Start of Records for this exercise
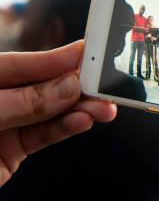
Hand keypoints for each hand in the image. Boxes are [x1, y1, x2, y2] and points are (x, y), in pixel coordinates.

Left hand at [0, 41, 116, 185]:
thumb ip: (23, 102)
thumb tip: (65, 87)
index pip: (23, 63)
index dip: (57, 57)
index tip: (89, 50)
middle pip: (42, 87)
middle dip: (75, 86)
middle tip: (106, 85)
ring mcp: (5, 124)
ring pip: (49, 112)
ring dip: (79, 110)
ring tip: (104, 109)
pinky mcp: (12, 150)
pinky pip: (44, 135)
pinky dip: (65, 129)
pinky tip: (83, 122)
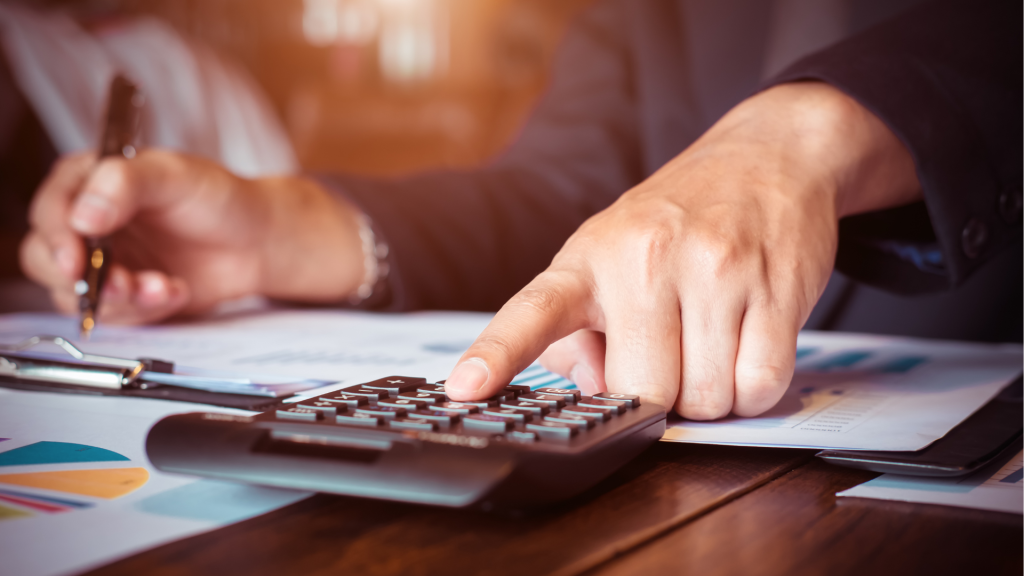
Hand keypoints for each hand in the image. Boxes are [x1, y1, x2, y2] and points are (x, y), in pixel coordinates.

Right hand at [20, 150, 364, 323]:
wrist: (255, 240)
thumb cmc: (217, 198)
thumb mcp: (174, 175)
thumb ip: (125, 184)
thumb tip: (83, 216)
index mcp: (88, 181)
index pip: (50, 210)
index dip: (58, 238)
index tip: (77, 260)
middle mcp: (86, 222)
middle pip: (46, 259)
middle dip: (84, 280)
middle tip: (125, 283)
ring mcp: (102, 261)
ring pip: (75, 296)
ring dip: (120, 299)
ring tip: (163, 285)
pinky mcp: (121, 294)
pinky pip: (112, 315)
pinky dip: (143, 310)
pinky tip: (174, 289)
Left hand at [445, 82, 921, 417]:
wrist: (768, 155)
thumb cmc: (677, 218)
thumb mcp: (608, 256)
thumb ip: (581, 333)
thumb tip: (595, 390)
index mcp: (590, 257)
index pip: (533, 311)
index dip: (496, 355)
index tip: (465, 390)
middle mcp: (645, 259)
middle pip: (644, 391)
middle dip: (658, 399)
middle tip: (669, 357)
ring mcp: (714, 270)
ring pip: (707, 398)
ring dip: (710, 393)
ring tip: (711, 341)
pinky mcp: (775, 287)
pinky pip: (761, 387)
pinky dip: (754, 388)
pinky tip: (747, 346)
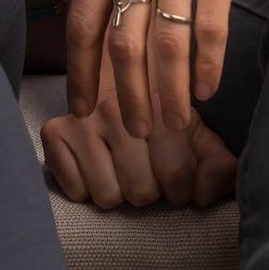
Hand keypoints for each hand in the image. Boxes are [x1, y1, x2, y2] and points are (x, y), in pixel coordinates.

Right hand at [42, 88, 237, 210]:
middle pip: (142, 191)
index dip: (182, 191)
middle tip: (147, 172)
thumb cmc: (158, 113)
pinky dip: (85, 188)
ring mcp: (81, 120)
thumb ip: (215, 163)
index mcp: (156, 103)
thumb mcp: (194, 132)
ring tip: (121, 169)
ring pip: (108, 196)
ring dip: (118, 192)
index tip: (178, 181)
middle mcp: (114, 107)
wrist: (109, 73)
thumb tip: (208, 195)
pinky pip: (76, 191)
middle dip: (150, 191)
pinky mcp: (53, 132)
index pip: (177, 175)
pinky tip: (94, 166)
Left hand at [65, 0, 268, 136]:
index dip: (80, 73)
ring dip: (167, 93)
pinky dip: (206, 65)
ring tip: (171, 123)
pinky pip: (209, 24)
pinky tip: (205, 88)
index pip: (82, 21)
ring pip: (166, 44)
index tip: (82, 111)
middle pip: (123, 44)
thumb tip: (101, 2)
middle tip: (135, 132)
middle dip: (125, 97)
End of Records for this exercise
Start of Records for this exercise
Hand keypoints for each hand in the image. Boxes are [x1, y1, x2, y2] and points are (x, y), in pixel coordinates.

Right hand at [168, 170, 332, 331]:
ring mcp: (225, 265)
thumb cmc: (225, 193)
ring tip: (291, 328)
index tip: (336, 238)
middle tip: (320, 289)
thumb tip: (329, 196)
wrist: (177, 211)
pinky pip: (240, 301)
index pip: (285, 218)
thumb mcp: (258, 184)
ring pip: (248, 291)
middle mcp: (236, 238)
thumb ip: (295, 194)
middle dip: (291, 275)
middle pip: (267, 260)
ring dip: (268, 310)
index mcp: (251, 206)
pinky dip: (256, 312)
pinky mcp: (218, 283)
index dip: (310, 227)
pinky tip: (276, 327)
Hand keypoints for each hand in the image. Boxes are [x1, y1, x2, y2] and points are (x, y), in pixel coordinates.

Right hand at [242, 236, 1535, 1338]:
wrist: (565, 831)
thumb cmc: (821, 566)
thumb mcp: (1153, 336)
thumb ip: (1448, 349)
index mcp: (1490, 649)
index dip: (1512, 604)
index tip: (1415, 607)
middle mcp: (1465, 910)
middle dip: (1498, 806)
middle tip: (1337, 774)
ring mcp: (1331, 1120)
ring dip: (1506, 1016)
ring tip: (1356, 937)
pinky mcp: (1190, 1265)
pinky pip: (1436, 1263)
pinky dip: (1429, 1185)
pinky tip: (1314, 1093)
End of Records for this exercise
### Exercise goal
When a line above includes the word "Left", please list that line.

### Reply to the exercise
Left hand at [0, 41, 116, 185]:
Left hand at [445, 82, 921, 417]:
Left hand at [65, 0, 268, 136]:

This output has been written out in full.